Make it a post-menopausal woman and a wise old sage. Since menopause amplifies emotions, you will find unresolved issues become more urgent to look at. Be prepared to take responsibility for your own contribution to the areas in your life that aren’t working and be ready to take action. My Maryann was recommended by a good friend – you need someone in your area who comes through the same channel. Ask for recommendations or look through a directory but check testimonials.
The Wisdom of Menopause by Dr. Christiane Northrup. This was my bible. Dr. Christiane gives advice on every stage your body will go through and how to alleviate the many symptoms. She cites medical studies in support of your femininity, intuition and power that will thrill you while combining spiritual and personal stories of herself and other women to help you get to calmer waters.

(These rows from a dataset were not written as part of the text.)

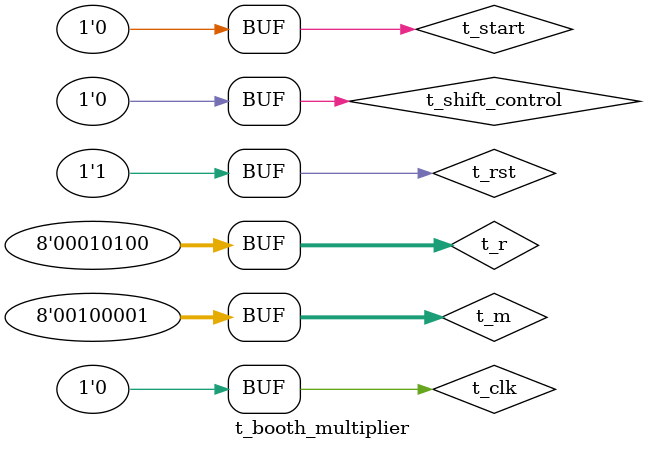
<source format=v>
module t_booth_multiplier; // module creation 2033
  wire[15:0] t_ans;  //wire for outputs 2033
  reg [7:0] t_m,t_r;   // reg for inputs 2033 
  reg t_clk,t_rst,t_shift_control;  // reg for clk and reset 2033
  reg t_start;
  wire ready;
  booth_multiplier m1(t_ans,t_m,t_r,t_clk,t_rst,t_start,t_ready);  // module instantion 2033
  initial begin  // applying inputs 2033
    t_clk=1'b0;   // 2033
    t_start=1'b0;
    t_shift_control=1'b0;  // 2033
    t_m=8'b0100001;  //33 input 2033
    t_r=8'b0010100;  //20 input 2033
    // reseting so module loads values 2033
    t_rst=1'b0; // 2033
    #5 t_rst=1'b1;  // 2033
    repeat(50) // 2033
    #5 t_clk = ~t_clk;  // 2033
  end // 2033
  initial begin   // shift control high for 8 cycles changes at -ve edge 2033
    #15 t_shift_control = 1'b1;  // 2033
    t_start=1'b1;
    #20 t_start=1'b0;
    #80 t_shift_control = 1'b0;   // 2033
  end  //2033
  initial begin
        //$monitor("a=%b,b=%b,sel=%b,out=%b",ta,tb,tsel,tout);
        $dumpfile("booth_multiplier.vcd"); //Specify the file where all the variables will be dumped.
        $dumpvars;
    end
endmodule //2033
</source>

Bio Identical Hormones By Dr. Uzzi Reiss, will help you understand your symptoms and get involved in your meds!
The Crone – Women of Age, Wisdom and Power By Barbara G Walker, invaluable for your re-calibration – unlearn what you have learned.
Women’s History of the World By Rosalind Miles. Celebrate women and their amazing grit, determination and ingenuity.
Now is the time to begin Yoga or some other regular and calming activity. 20 minutes most mornings will create a new and focus headspace as well as a supple and strong body.
Clothes and fashion
I love dressing up more than ever. Quality and good design is key to promote modernity and sophistication. I love wearing clothes by emerging designers and I prioritise up-cycling and sustainability.
Beauty and skincare
Organic products like Liz Earl and Weleda keep my skin supple and perfume (my current favourite is Atkinsons 24 Old Bond Street) gives me a true lift.
Make sure you are working with a knowledgeable hairdresser to achieve your chosen natural tone. Matthew at Charles Worthington helped me over a period of years to grow out sections of coloured hair first and then create high and low lights around the crown to disguise change-over
Explain to your loved ones that you are evolving. My daughters understand the changes that have taken place and I’m happy they are now better prepared for their eventual menopause than I was. My husband was kind and considerate. Sharing my vulnerabilities and challenges strengthened my relationships and my honesty was appreciated.